PROBLEM TO SOLVE: For every record that follows, write out the text exactly and omit the picture, if one is present.

Collected data:
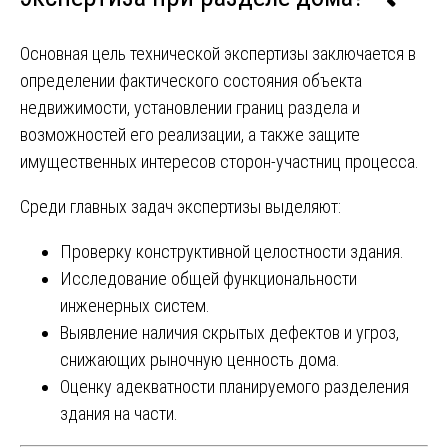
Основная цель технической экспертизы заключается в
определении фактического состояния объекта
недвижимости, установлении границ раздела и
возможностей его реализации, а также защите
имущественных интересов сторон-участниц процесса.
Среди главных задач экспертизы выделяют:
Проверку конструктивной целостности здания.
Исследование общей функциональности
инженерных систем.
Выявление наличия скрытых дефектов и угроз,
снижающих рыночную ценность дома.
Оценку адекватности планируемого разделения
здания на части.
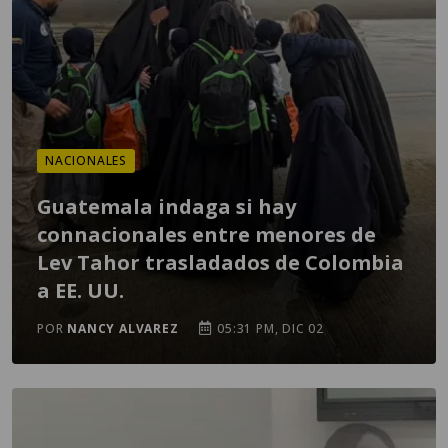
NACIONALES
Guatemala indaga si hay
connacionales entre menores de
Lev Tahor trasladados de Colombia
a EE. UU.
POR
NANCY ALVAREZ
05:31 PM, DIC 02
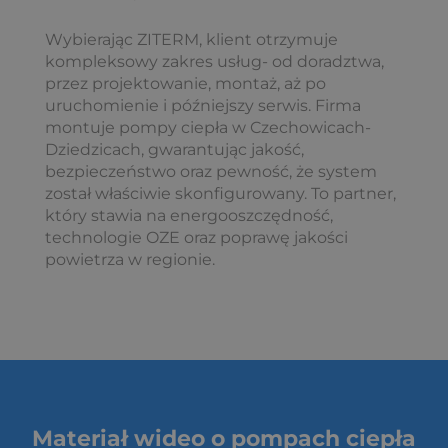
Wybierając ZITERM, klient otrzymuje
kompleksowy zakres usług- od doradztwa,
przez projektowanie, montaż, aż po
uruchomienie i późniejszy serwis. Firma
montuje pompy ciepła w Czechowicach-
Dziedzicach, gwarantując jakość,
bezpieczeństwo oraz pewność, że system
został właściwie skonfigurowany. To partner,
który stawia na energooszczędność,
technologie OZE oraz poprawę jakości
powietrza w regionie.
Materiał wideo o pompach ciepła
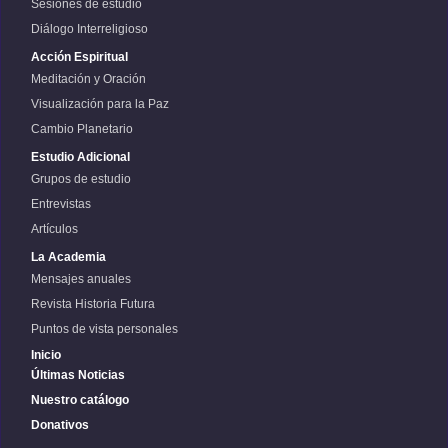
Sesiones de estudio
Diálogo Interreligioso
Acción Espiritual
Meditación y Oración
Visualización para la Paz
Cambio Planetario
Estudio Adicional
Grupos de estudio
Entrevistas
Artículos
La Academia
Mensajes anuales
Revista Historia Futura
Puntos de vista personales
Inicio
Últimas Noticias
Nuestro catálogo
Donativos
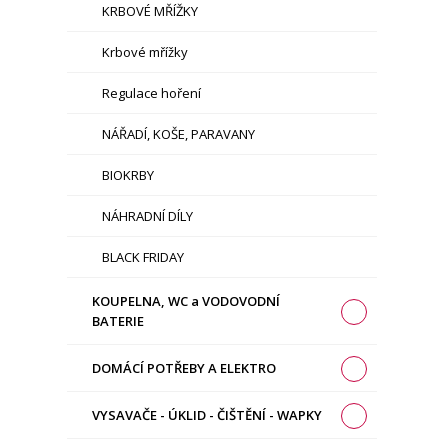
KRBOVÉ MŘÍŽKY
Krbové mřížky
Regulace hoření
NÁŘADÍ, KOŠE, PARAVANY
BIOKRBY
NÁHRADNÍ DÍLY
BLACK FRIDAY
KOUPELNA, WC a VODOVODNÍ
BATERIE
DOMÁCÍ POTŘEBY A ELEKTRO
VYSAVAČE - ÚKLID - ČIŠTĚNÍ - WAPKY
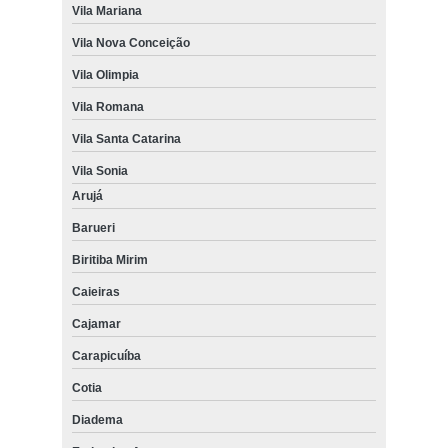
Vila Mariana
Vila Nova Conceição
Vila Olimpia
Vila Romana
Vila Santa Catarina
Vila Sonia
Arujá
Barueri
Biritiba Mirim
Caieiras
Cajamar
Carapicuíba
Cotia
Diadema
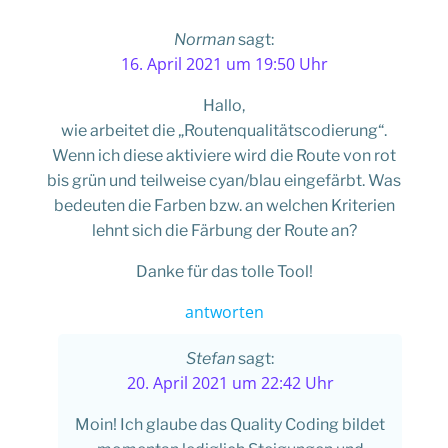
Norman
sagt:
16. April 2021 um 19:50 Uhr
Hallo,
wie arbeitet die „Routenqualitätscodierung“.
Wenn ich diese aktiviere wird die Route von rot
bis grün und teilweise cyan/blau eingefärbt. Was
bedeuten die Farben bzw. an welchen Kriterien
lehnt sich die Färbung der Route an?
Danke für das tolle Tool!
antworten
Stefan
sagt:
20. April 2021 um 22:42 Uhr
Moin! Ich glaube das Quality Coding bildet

RESULT FOR THIS EXERCISE:
Основная цель технической экспертизы заключается в
определении фактического состояния объекта
недвижимости, установлении границ раздела и
возможностей его реализации, а также защите
имущественных интересов сторон-участниц процесса.
Среди главных задач экспертизы выделяют:
Проверку конструктивной целостности здания.
Исследование общей функциональности
инженерных систем.
Выявление наличия скрытых дефектов и угроз,
снижающих рыночную ценность дома.
Оценку адекватности планируемого разделения
здания на части.
NACIONALES
Guatemala indaga si hay
connacionales entre menores de
Lev Tahor trasladados de Colombia
a EE. UU.
POR
NANCY ALVAREZ
05:31 PM, DIC 02
Wybierając ZITERM, klient otrzymuje
kompleksowy zakres usług- od doradztwa,
przez projektowanie, montaż, aż po
uruchomienie i późniejszy serwis. Firma
montuje pompy ciepła w Czechowicach-
Dziedzicach, gwarantując jakość,
bezpieczeństwo oraz pewność, że system
został właściwie skonfigurowany. To partner,
który stawia na energooszczędność,
technologie OZE oraz poprawę jakości
powietrza w regionie.
Materiał wideo o pompach ciepła
Sesiones de estudio
Diálogo Interreligioso
Acción Espiritual
Meditación y Oración
Visualización para la Paz
Cambio Planetario
Estudio Adicional
Grupos de estudio
Entrevistas
Artículos
La Academia
Mensajes anuales
Revista Historia Futura
Puntos de vista personales
Inicio
Últimas Noticias
Nuestro catálogo
Donativos
KRBOVÉ MŘÍŽKY
Krbové mřížky
Regulace hoření
NÁŘADÍ, KOŠE, PARAVANY
BIOKRBY
NÁHRADNÍ DÍLY
BLACK FRIDAY
KOUPELNA, WC a VODOVODNÍ
BATERIE
DOMÁCÍ POTŘEBY A ELEKTRO
VYSAVAČE - ÚKLID - ČIŠTĚNÍ - WAPKY
Vila Mariana
Vila Nova Conceição
Vila Olimpia
Vila Romana
Vila Santa Catarina
Vila Sonia
Arujá
Barueri
Biritiba Mirim
Caieiras
Cajamar
Carapicuíba
Cotia
Diadema
Norman
sagt:
16. April 2021 um 19:50 Uhr
Hallo,
wie arbeitet die „Routenqualitätscodierung“.
Wenn ich diese aktiviere wird die Route von rot
bis grün und teilweise cyan/blau eingefärbt. Was
bedeuten die Farben bzw. an welchen Kriterien
lehnt sich die Färbung der Route an?
Danke für das tolle Tool!
antworten
Stefan
sagt:
20. April 2021 um 22:42 Uhr
Moin! Ich glaube das Quality Coding bildet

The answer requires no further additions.